Requisitos da tarefa: Digite novamente, sem nenhuma alteração, todas as linhas dos registros abaixo, deixando as imagens fora da resposta.

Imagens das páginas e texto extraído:
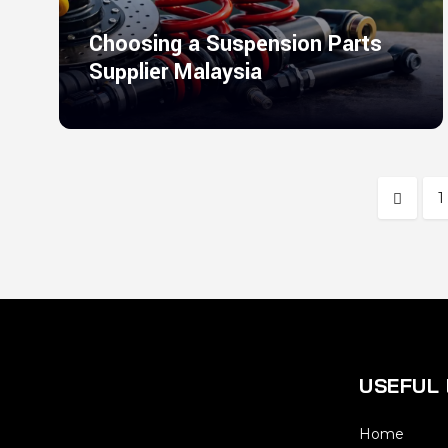
Choosing a Suspension Parts
Supplier Malaysia
1
USEFUL 
Home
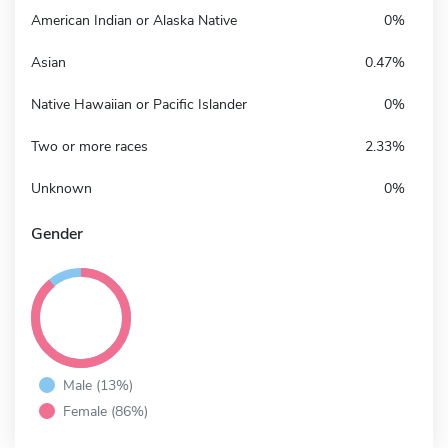
American Indian or Alaska Native
0%
Asian
0.47%
Native Hawaiian or Pacific Islander
0%
Two or more races
2.33%
Unknown
0%
Gender
Male (13%)
Female (86%)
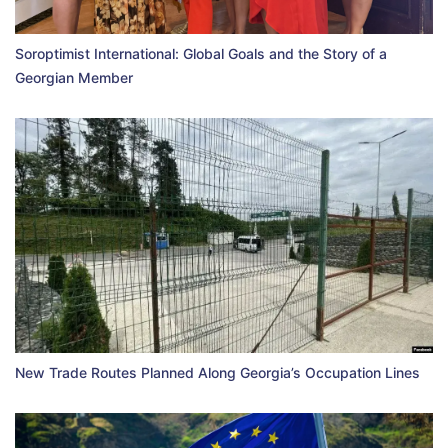
Soroptimist International: Global Goals and the Story of a
Georgian Member
New Trade Routes Planned Along Georgia’s Occupation Lines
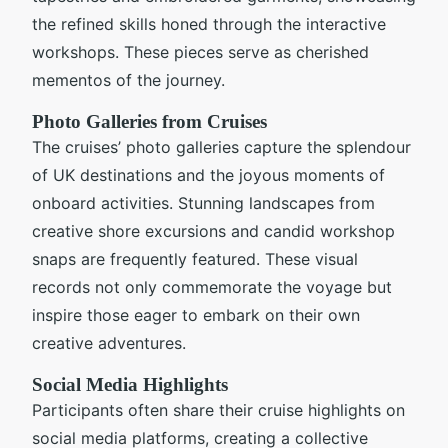
the refined skills honed through the interactive
workshops. These pieces serve as cherished
mementos of the journey.
Photo Galleries from Cruises
The cruises’ photo galleries capture the splendour
of UK destinations and the joyous moments of
onboard activities. Stunning landscapes from
creative shore excursions and candid workshop
snaps are frequently featured. These visual
records not only commemorate the voyage but
inspire those eager to embark on their own
creative adventures.
Social Media Highlights
Participants often share their cruise highlights on
social media platforms, creating a collective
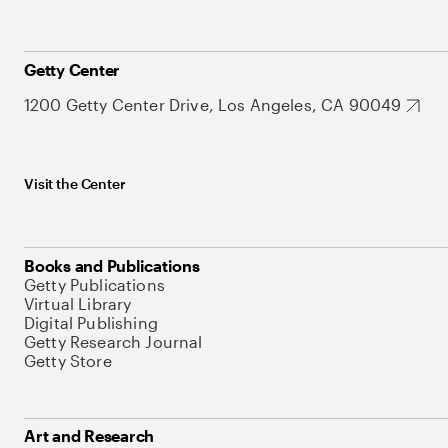
Getty Center
1200 Getty Center Drive, Los Angeles, CA 90049
Visit the Center
Books and Publications
Getty Publications
Virtual Library
Digital Publishing
Getty Research Journal
Getty Store
Art and Research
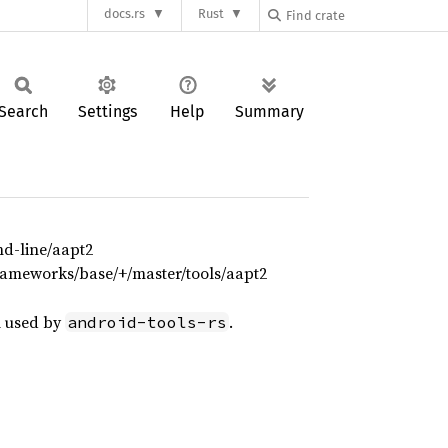
docs.rs
Rust
Search
Settings
Help
Summary
d-line/aapt2
rameworks/base/+/master/tools/aapt2
 used by
.
android-tools-rs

Solução da tarefa:
Choosing a Suspension Parts
Supplier Malaysia
1
USEFUL 
Home
American Indian or Alaska Native
0%
Asian
0.47%
Native Hawaiian or Pacific Islander
0%
Two or more races
2.33%
Unknown
0%
Gender
Male (13%)
Female (86%)
Soroptimist International: Global Goals and the Story of a
Georgian Member
New Trade Routes Planned Along Georgia’s Occupation Lines
the refined skills honed through the interactive
workshops. These pieces serve as cherished
mementos of the journey.
Photo Galleries from Cruises
The cruises’ photo galleries capture the splendour
of UK destinations and the joyous moments of
onboard activities. Stunning landscapes from
creative shore excursions and candid workshop
snaps are frequently featured. These visual
records not only commemorate the voyage but
inspire those eager to embark on their own
creative adventures.
Social Media Highlights
Participants often share their cruise highlights on
social media platforms, creating a collective
Getty Center
1200 Getty Center Drive, Los Angeles, CA 90049
Visit the Center
Books and Publications
Getty Publications
Virtual Library
Digital Publishing
Getty Research Journal
Getty Store
Art and Research
docs.rs
Rust
Search
Settings
Help
Summary
d-line/aapt2
rameworks/base/+/master/tools/aapt2
 used by
.
android-tools-rs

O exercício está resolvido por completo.